The information and guidelines contained in this application is presented by the HNE Quality Use of Medicines Committee (QUMC), for the purposes of disseminating - educational material to Clinicians within HNE LHD. These guidelines have been prepared and are meant to be read in conjunction with the HNE LHD Clinical Guidelines.

The guidelines are based on the best available evidence, however, as in any clinical situation there may be factors which cannot be covered by a single set of guidelines. Therefore the guidelines do not replace the need for the application of clinical judgment to each individual presentation. Clinicians must use their own judgement and consider the patient´s individual presentation and needs when making use of the information contained in these guidelines.

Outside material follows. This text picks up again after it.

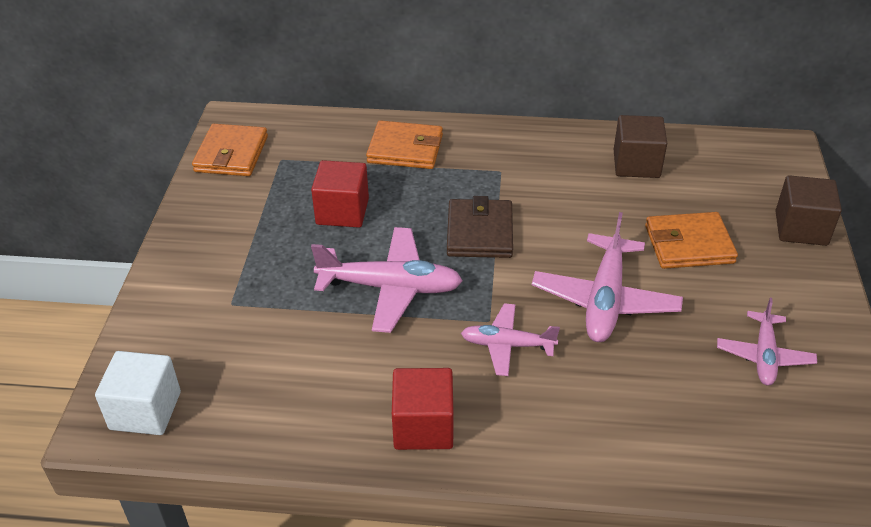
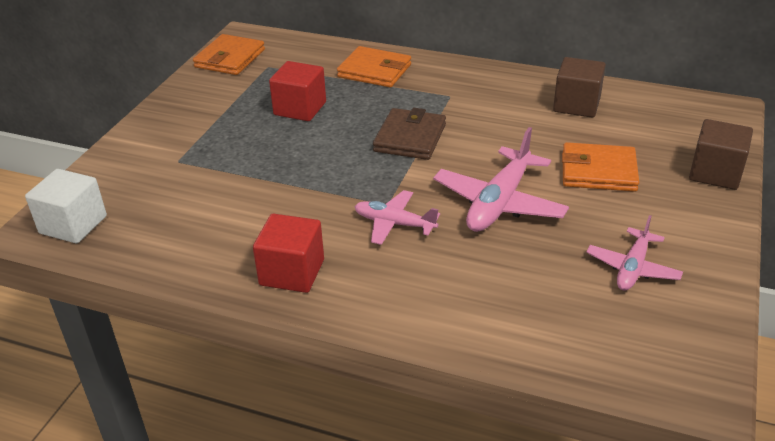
camera: 15 degrees right, 5 degrees down
pink plane [311,227,463,333] -> none

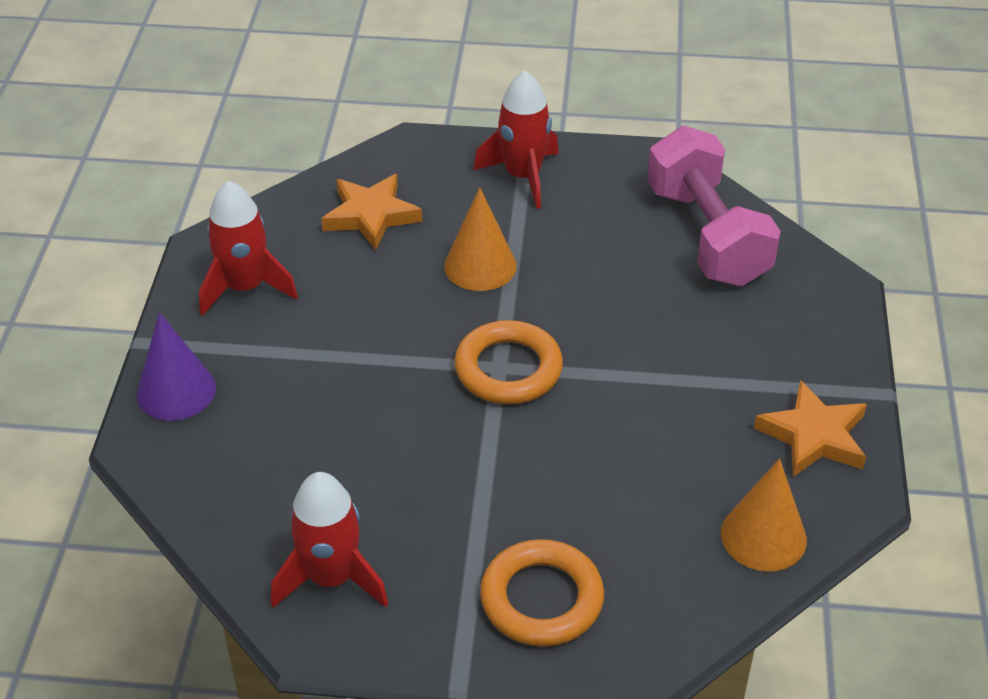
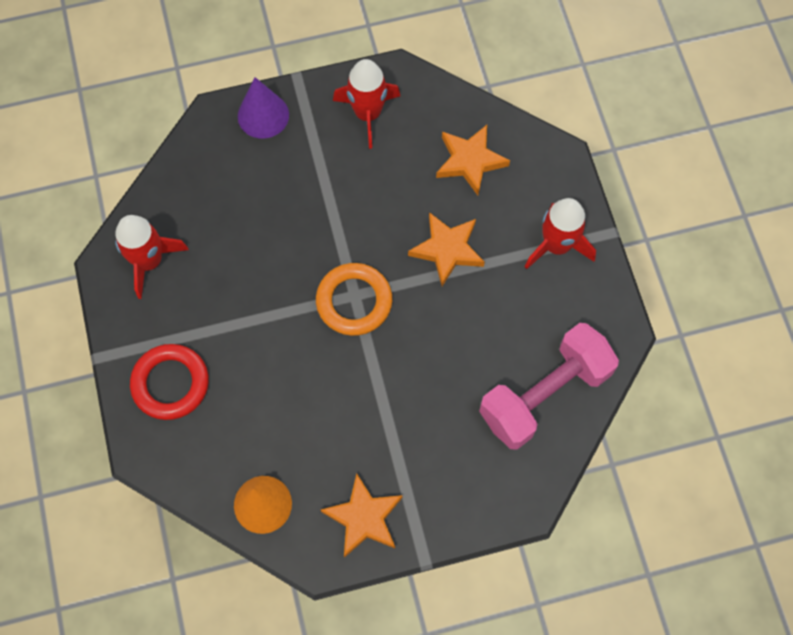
camera: 70 degrees right, 25 degrees up
orange cone [444,187,517,291] -> orange star [408,212,485,286]
orange ring [480,539,604,647] -> red ring [130,344,209,420]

Although the QUMC has prepared the information and guidelines with all due care and diligence and the guidelines are updated regularly, the QUMC do not warrant or represent that the guidelines are free from errors or omission or represent the most current information available. QUMC recommends that you validate the currency of the information contained in these guidelines prior to their application.

The information is made available on the understanding that HNE LHD and its employees shall have no liability (including liability by reason of negligence) to the users or any third party for any loss, damage, cost or expense incurred or arising by reason of any person using or relying on the information contained in these guidelines whether caused by reason of any error, negligent act, omission or misrepresentation in the information and/or otherwise.